**** Exercise data
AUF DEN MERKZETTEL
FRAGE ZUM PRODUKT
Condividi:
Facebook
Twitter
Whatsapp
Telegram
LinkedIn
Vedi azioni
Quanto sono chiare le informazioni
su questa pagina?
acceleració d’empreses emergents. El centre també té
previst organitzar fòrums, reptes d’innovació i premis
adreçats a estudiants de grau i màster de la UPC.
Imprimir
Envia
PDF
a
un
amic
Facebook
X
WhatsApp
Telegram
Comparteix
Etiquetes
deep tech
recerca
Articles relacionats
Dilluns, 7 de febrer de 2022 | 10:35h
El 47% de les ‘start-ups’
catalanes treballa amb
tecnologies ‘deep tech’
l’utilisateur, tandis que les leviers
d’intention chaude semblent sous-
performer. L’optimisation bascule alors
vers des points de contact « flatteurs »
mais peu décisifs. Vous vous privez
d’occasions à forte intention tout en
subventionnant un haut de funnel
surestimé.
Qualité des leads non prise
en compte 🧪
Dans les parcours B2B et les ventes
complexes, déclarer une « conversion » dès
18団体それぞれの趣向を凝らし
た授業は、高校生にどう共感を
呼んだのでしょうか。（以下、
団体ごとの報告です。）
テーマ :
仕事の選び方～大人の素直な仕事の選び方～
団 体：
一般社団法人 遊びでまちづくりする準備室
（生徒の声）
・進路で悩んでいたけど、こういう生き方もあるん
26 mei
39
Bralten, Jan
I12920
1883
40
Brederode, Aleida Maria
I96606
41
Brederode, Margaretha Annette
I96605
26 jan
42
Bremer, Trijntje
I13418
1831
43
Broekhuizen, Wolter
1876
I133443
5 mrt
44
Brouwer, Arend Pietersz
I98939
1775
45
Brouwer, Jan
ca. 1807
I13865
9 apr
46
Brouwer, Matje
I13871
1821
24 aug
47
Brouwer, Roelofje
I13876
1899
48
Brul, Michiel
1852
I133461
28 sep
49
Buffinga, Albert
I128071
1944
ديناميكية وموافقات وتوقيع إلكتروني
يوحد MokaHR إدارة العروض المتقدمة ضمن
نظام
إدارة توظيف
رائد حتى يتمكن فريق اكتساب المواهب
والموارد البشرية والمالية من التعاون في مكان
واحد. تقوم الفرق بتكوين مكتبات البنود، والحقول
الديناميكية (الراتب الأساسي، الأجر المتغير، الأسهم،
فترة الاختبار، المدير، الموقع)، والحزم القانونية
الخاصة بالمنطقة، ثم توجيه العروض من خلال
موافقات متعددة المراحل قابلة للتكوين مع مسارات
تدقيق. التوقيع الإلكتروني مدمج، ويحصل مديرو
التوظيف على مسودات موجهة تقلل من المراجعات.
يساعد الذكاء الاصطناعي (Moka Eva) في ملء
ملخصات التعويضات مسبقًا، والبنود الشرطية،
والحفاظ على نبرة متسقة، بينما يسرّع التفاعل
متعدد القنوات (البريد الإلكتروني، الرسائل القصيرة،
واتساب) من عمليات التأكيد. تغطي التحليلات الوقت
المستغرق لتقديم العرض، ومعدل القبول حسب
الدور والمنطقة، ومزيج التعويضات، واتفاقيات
********
In the entries above, count each line containing the word "إدارة" and reply with only the count.

2